Am besten ist es deshalb einfach allen aus dem Weg zu gehen. Ich mache das immer, in dem ich früh morgens unterwegs bin. Wirklich früh steht kaum einer auf, um die Zeit auf dem Feld oder im Wald zu verbringen. Die Mittagspause und der Nachmittag wird dagegen ausgiebig genutzt, um frische Luft zu schnappen. Im Grunde sollte man darüber ja auch froh sein. Wenn die Menschen hinausgehen und die Natur genießen, ist das eigentlich ein gutes Zeichen. Oder es birgt eben Konfliktpotential. 

Mein Gravelbike und ich sind heute so früh im Wald unterwegs, dass wir nur einen einzigen Hundeführer treffen. Der ist ähnlich überrascht über die Begegnung, wie ich, aber wir haben die Situation beide im Griff, grüßen freundlich und begegnen uns für beide Seiten angenehm. Das passiert nicht allzu oft und ist deshalb ein guter Start in den Tag. Ich glaube auch, dass der Hundeführer positiv überrascht ist, dass ich schon weit vor dem Passieren der Situation bremse und dann in Schrittgeschwindigkeit vorbeifahre. Und wieder stelle ich fest, dass nicht nur ich unangenehme Erfahrungen mache, sondern eben praktisch jeder. Auf jeder Seite der Medaille. 

Die Runde, die ich heute über Felder und durch den Wald fahre, ist überschaubar.
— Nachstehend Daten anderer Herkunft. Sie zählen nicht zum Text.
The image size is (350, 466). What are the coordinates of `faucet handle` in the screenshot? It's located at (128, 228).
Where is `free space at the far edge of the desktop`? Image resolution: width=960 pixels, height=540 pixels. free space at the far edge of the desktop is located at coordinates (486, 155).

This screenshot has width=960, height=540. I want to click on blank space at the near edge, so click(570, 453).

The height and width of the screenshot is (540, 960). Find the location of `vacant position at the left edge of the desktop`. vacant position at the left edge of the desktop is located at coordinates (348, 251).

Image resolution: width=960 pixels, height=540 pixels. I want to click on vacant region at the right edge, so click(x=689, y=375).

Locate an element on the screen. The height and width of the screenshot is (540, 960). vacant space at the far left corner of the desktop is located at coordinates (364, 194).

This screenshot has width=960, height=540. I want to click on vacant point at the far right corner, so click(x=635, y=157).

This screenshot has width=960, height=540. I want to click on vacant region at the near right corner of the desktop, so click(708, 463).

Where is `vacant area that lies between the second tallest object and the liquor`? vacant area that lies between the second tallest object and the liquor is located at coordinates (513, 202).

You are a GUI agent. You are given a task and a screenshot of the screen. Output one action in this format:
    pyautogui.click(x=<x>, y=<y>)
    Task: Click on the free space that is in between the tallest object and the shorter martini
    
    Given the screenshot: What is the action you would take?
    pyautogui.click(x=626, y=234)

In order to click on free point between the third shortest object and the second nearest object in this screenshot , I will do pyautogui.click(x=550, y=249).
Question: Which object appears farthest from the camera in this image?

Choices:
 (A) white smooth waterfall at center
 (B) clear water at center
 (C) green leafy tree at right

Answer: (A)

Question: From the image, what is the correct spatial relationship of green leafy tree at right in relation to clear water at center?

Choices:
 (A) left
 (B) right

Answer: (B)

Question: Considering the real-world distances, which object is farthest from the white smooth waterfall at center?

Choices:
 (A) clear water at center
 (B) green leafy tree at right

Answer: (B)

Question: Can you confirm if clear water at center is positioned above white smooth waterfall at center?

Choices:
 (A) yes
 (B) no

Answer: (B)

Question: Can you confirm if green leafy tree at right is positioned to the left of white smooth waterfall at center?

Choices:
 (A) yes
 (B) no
Ich integriere noch einen Botengang und drehe deshalb noch eine kleine Schleife durch das Dorf. Dann bin ich nach 40 Minuten wieder daheim und starte mit frischem Kopf in den Arbeitstag. Immerhin ist die letzte Woche vor meinem Urlaub und ich bin mir ziemlich sicher, dass noch ganz viel erledigt sein muss, ehe ich in den Urlaub fahre. Natürlich. Weil das immer so ist. Und schon immer ist das irgendwie lächerlich.